=== MATERIAL FOR THIS EXERCISE ===
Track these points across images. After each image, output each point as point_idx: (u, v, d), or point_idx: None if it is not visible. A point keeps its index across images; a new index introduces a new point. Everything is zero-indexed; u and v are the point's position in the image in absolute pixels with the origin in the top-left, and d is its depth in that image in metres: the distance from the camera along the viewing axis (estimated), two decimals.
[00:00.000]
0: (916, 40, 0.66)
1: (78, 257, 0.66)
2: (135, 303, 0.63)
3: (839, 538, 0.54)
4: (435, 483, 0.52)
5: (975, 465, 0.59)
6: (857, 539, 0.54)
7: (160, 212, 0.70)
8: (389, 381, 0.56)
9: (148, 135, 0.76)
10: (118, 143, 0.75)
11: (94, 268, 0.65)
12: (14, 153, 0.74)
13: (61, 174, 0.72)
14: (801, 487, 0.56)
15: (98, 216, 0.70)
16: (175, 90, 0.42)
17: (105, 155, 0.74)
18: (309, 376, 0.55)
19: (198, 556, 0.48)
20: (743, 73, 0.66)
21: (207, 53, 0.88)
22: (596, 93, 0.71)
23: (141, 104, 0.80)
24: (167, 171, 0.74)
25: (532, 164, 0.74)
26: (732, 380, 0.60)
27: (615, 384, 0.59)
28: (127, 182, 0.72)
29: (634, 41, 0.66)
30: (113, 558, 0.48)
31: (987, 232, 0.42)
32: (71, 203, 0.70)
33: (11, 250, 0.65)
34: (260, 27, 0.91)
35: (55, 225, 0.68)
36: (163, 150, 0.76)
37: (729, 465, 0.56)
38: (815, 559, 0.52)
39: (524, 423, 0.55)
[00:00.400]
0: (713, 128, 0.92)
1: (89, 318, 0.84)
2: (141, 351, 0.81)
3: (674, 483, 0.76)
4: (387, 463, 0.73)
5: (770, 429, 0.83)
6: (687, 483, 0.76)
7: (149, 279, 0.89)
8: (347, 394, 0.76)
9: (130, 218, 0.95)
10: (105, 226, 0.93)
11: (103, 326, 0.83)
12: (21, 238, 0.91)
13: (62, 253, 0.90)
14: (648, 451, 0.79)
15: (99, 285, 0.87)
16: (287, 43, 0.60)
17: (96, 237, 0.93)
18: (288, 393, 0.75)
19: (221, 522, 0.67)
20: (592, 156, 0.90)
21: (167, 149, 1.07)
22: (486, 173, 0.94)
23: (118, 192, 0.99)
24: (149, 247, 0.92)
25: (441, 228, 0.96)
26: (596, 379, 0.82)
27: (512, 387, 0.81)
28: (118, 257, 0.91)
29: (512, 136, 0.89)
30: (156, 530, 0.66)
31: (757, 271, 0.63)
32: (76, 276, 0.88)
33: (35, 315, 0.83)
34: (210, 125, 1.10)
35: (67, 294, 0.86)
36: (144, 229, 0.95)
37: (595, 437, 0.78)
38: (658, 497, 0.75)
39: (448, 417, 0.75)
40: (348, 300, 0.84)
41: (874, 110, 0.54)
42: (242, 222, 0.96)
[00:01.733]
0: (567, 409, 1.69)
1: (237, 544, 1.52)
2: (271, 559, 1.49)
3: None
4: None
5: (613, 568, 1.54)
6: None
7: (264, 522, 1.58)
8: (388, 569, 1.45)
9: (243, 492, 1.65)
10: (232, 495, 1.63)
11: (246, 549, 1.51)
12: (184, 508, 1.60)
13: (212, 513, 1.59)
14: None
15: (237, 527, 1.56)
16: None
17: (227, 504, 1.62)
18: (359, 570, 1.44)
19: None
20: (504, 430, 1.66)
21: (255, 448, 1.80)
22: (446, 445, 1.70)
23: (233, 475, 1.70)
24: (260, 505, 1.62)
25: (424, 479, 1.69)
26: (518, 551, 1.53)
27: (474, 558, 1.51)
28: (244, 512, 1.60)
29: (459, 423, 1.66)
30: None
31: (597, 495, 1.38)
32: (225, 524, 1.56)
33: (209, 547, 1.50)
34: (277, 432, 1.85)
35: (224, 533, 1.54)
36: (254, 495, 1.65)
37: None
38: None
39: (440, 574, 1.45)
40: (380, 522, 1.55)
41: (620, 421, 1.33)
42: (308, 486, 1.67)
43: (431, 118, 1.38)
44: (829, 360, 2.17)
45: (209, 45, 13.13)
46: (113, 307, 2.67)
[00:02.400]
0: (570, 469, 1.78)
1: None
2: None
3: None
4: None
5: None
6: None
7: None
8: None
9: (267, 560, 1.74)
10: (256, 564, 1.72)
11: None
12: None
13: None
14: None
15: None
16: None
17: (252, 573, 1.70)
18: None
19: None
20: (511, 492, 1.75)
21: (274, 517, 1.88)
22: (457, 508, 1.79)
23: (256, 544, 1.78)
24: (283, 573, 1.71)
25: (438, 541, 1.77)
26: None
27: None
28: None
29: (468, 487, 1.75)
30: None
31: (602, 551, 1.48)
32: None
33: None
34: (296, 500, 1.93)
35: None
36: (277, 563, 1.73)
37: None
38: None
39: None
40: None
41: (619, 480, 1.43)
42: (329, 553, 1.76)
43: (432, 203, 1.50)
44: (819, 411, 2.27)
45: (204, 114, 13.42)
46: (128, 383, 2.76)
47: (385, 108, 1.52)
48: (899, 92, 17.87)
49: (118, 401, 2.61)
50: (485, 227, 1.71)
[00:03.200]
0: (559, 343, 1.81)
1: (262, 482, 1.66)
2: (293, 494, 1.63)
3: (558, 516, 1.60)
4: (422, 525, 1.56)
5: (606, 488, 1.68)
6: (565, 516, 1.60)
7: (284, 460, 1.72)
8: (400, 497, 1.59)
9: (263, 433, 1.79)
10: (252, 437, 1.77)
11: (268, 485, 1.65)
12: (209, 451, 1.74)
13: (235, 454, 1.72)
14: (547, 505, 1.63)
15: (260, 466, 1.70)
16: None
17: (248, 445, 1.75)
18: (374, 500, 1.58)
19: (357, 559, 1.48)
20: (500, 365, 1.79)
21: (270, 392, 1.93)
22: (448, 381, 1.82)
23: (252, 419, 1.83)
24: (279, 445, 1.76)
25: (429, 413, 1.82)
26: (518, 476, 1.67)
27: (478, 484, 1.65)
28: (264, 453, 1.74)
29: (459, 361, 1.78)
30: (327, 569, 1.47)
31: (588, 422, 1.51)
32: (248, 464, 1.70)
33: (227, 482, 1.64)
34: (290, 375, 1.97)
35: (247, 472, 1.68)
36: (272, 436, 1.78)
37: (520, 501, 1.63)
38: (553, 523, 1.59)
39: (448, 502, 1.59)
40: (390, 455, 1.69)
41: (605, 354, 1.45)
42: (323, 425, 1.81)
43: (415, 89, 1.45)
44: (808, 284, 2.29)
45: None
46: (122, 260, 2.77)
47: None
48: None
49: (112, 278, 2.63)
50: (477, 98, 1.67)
===
## TASK PROMPT
With no word changed, write the entries out once more.

## RESULT
Track these points across images. After each image, output each point as point_idx: (u, v, d), or point_idx: None if it is not visible. A point keeps its index across images; a new index introduces a new point. Everything is zero-indexed; u and v are the point's position in the image in absolute pixels with the origin in the top-left, and d is its depth in that image in metres: the distance from the camera along the viewing axis (estimated), two decimals.
[00:00.000]
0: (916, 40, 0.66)
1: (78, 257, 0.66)
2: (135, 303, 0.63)
3: (839, 538, 0.54)
4: (435, 483, 0.52)
5: (975, 465, 0.59)
6: (857, 539, 0.54)
7: (160, 212, 0.70)
8: (389, 381, 0.56)
9: (148, 135, 0.76)
10: (118, 143, 0.75)
11: (94, 268, 0.65)
12: (14, 153, 0.74)
13: (61, 174, 0.72)
14: (801, 487, 0.56)
15: (98, 216, 0.70)
16: (175, 90, 0.42)
17: (105, 155, 0.74)
18: (309, 376, 0.55)
19: (198, 556, 0.48)
20: (743, 73, 0.66)
21: (207, 53, 0.88)
22: (596, 93, 0.71)
23: (141, 104, 0.80)
24: (167, 171, 0.74)
25: (532, 164, 0.74)
26: (732, 380, 0.60)
27: (615, 384, 0.59)
28: (127, 182, 0.72)
29: (634, 41, 0.66)
30: (113, 558, 0.48)
31: (987, 232, 0.42)
32: (71, 203, 0.70)
33: (11, 250, 0.65)
34: (260, 27, 0.91)
35: (55, 225, 0.68)
36: (163, 150, 0.76)
37: (729, 465, 0.56)
38: (815, 559, 0.52)
39: (524, 423, 0.55)
[00:00.400]
0: (713, 128, 0.92)
1: (89, 318, 0.84)
2: (141, 351, 0.81)
3: (674, 483, 0.76)
4: (387, 463, 0.73)
5: (770, 429, 0.83)
6: (687, 483, 0.76)
7: (149, 279, 0.89)
8: (347, 394, 0.76)
9: (130, 218, 0.95)
10: (105, 226, 0.93)
11: (103, 326, 0.83)
12: (21, 238, 0.91)
13: (62, 253, 0.90)
14: (648, 451, 0.79)
15: (99, 285, 0.87)
16: (287, 43, 0.60)
17: (96, 237, 0.93)
18: (288, 393, 0.75)
19: (221, 522, 0.67)
20: (592, 156, 0.90)
21: (167, 149, 1.07)
22: (486, 173, 0.94)
23: (118, 192, 0.99)
24: (149, 247, 0.92)
25: (441, 228, 0.96)
26: (596, 379, 0.82)
27: (512, 387, 0.81)
28: (118, 257, 0.91)
29: (512, 136, 0.89)
30: (156, 530, 0.66)
31: (757, 271, 0.63)
32: (76, 276, 0.88)
33: (35, 315, 0.83)
34: (210, 125, 1.10)
35: (67, 294, 0.86)
36: (144, 229, 0.95)
37: (595, 437, 0.78)
38: (658, 497, 0.75)
39: (448, 417, 0.75)
40: (348, 300, 0.84)
41: (874, 110, 0.54)
42: (242, 222, 0.96)
[00:01.733]
0: (567, 409, 1.69)
1: (237, 544, 1.52)
2: (271, 559, 1.49)
3: None
4: None
5: (613, 568, 1.54)
6: None
7: (264, 522, 1.58)
8: (388, 569, 1.45)
9: (243, 492, 1.65)
10: (232, 495, 1.63)
11: (246, 549, 1.51)
12: (184, 508, 1.60)
13: (212, 513, 1.59)
14: None
15: (237, 527, 1.56)
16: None
17: (227, 504, 1.62)
18: (359, 570, 1.44)
19: None
20: (504, 430, 1.66)
21: (255, 448, 1.80)
22: (446, 445, 1.70)
23: (233, 475, 1.70)
24: (260, 505, 1.62)
25: (424, 479, 1.69)
26: (518, 551, 1.53)
27: (474, 558, 1.51)
28: (244, 512, 1.60)
29: (459, 423, 1.66)
30: None
31: (597, 495, 1.38)
32: (225, 524, 1.56)
33: (209, 547, 1.50)
34: (277, 432, 1.85)
35: (224, 533, 1.54)
36: (254, 495, 1.65)
37: None
38: None
39: (440, 574, 1.45)
40: (380, 522, 1.55)
41: (620, 421, 1.33)
42: (308, 486, 1.67)
43: (431, 118, 1.38)
44: (829, 360, 2.17)
45: (209, 45, 13.13)
46: (113, 307, 2.67)
[00:02.400]
0: (570, 469, 1.78)
1: None
2: None
3: None
4: None
5: None
6: None
7: None
8: None
9: (267, 560, 1.74)
10: (256, 564, 1.72)
11: None
12: None
13: None
14: None
15: None
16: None
17: (252, 573, 1.70)
18: None
19: None
20: (511, 492, 1.75)
21: (274, 517, 1.88)
22: (457, 508, 1.79)
23: (256, 544, 1.78)
24: (283, 573, 1.71)
25: (438, 541, 1.77)
26: None
27: None
28: None
29: (468, 487, 1.75)
30: None
31: (602, 551, 1.48)
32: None
33: None
34: (296, 500, 1.93)
35: None
36: (277, 563, 1.73)
37: None
38: None
39: None
40: None
41: (619, 480, 1.43)
42: (329, 553, 1.76)
43: (432, 203, 1.50)
44: (819, 411, 2.27)
45: (204, 114, 13.42)
46: (128, 383, 2.76)
47: (385, 108, 1.52)
48: (899, 92, 17.87)
49: (118, 401, 2.61)
50: (485, 227, 1.71)
[00:03.200]
0: (559, 343, 1.81)
1: (262, 482, 1.66)
2: (293, 494, 1.63)
3: (558, 516, 1.60)
4: (422, 525, 1.56)
5: (606, 488, 1.68)
6: (565, 516, 1.60)
7: (284, 460, 1.72)
8: (400, 497, 1.59)
9: (263, 433, 1.79)
10: (252, 437, 1.77)
11: (268, 485, 1.65)
12: (209, 451, 1.74)
13: (235, 454, 1.72)
14: (547, 505, 1.63)
15: (260, 466, 1.70)
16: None
17: (248, 445, 1.75)
18: (374, 500, 1.58)
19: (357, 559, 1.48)
20: (500, 365, 1.79)
21: (270, 392, 1.93)
22: (448, 381, 1.82)
23: (252, 419, 1.83)
24: (279, 445, 1.76)
25: (429, 413, 1.82)
26: (518, 476, 1.67)
27: (478, 484, 1.65)
28: (264, 453, 1.74)
29: (459, 361, 1.78)
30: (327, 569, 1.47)
31: (588, 422, 1.51)
32: (248, 464, 1.70)
33: (227, 482, 1.64)
34: (290, 375, 1.97)
35: (247, 472, 1.68)
36: (272, 436, 1.78)
37: (520, 501, 1.63)
38: (553, 523, 1.59)
39: (448, 502, 1.59)
40: (390, 455, 1.69)
41: (605, 354, 1.45)
42: (323, 425, 1.81)
43: (415, 89, 1.45)
44: (808, 284, 2.29)
45: None
46: (122, 260, 2.77)
47: None
48: None
49: (112, 278, 2.63)
50: (477, 98, 1.67)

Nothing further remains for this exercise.